Background: Fibrosis is a hallmark of many myocardial pathologies and contributes to distorted organ architecture and function. Recent studies have identified premature senescence as a regulatory mechanism of tissue fibrosis, but its relevance in the heart remains to be established.

Objectives: This study investigated the role of premature senescence in myocardial fibrosis.

Methods: Murine models of cardiac diseases and human heart biopsies were analyzed for characteristics of premature senescence and fibrosis. Loss-of-function and gain-of-function models of premature senescence were used to determine its pathophysiological role in myocardial fibrosis.

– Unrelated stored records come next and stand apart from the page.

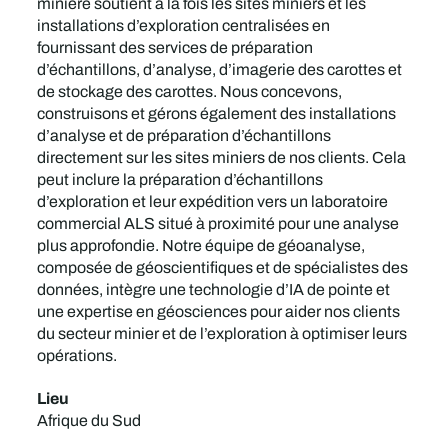
minière soutient à la fois les sites miniers et les
installations d’exploration centralisées en
fournissant des services de préparation
d’échantillons, d’analyse, d’imagerie des carottes et
de stockage des carottes. Nous concevons,
construisons et gérons également des installations
d’analyse et de préparation d’échantillons
directement sur les sites miniers de nos clients. Cela
peut inclure la préparation d’échantillons
d’exploration et leur expédition vers un laboratoire
commercial ALS situé à proximité pour une analyse
plus approfondie. Notre équipe de géoanalyse,
composée de géoscientifiques et de spécialistes des
données, intègre une technologie d’IA de pointe et
une expertise en géosciences pour aider nos clients
du secteur minier et de l’exploration à optimiser leurs
opérations.
Lieu
Afrique du Sud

Results: Senescence markers p21(CIP1/WAF1), senescence-associated ß-galactosidase (SA-ß-gal), and p16(INK4a) were increased 2-, 8-, and 20-fold (n = 5 to 7; p < 0.01), respectively, in perivascular fibrotic areas after transverse aortic constriction compared with sham-treated control subjects. Similar results were observed with cardiomyocyte-specific β1-adrenoceptor transgenic mice and human heart biopsies. Senescent cells were positive for platelet-derived growth factor receptor-α, vimentin, and α-smooth muscle actin, specifying myofibroblasts as the predominant cell population undergoing premature senescence in the heart. Inactivation of the premature senescence program by genetic ablation of p53 and p16(INK4a) (Trp53(-/-)Cdkn2a(-/-) mice) resulted in aggravated fibrosis after transverse aortic constriction, when compared with wild-type control subjects (49 ± 4.9% vs. 33 ± 2.7%; p < 0.01), and was associated with impaired cardiac function. Conversely, cardiac-specific expression of CCN1 (CYR61), a potent inducer of premature senescence, by adeno-associated virus serotype 9 gene transfer, resulted in ∼50% reduction of perivascular fibrosis after transverse aortic constriction, when compared with mock- or dominant-negative CCN1-infected control subjects, and improved cardiac function.

Conclusions: Our data establish premature senescence of myofibroblasts as an essential antifibrotic mechanism and potential therapeutic target in myocardial fibrosis.